Les Français de l’étranger sont moins touchés par la tendance
Plusieurs observations ont été faites concernant les Français de l’étranger, dans un sens comme dans l’autre. Dans la recherche d’un équilibre et d’une qualité de vie et « une quête de mieux », l’expatriation a été pour certains une réponse toute trouvée. Selon une étude Expat Insider en 2021, 56% des Français qui ont décidé de s’expatrier l’ont fait pour faire évoluer leur carrière. Une fois sur place, 72% évaluent positivement l’équilibre qu’ils ont trouvé dans le pays d’accueil. Les pays frontaliers sont toujours des destinations de choix, proches de la France et de sa culture. Parmi eux, la Suisse reste une valeur sûre, où 91% des expatriés installés estiment profiter d’un meilleur environnement » et 86% de s’y sentir en sécurité. D’autres pays ont accueilli plus de Français ces dernières années comme les Emirats Arabes Unis (+1,7% entre 2020 et 2021). Ces derniers travaillent particulièrement dans l’aéronautique, l’énergie, l’hôtellerie et le luxe.

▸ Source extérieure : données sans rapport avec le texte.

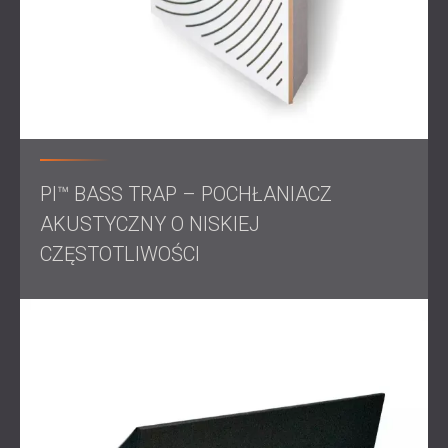
PI™ BASS TRAP – POCHŁANIACZ
AKUSTYCZNY O NISKIEJ
CZĘSTOTLIWOŚCI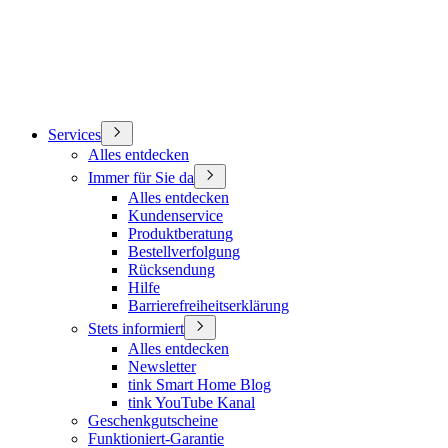
Services
Alles entdecken
Immer für Sie da
Alles entdecken
Kundenservice
Produktberatung
Bestellverfolgung
Rücksendung
Hilfe
Barrierefreiheitserklärung
Stets informiert
Alles entdecken
Newsletter
tink Smart Home Blog
tink YouTube Kanal
Geschenkgutscheine
Funktioniert-Garantie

Dans l’autre sens, comme le souligne Claude Calmon, expert dans un cabinet spécialisé dans le recrutement en France et à l’International, un exode d’expatriés a été constaté, dû notamment à une perte d’emploi, une baisse de revenus ou la séparation avec l’entourage. Au total, 161.000 Français inscrits à l’étranger en moins entre janvier 2020 et janvier 2022 sur le registre des Français de l’étranger,, soit une baisse de 9%. Mais pas de quoi faire fuir les Français en masse car , selon l’étude Expat Insider, 63% des expatriés interrogés ont déclaré que la crise du Covid-19 n’avait en rien changé leur situation ni leur projet.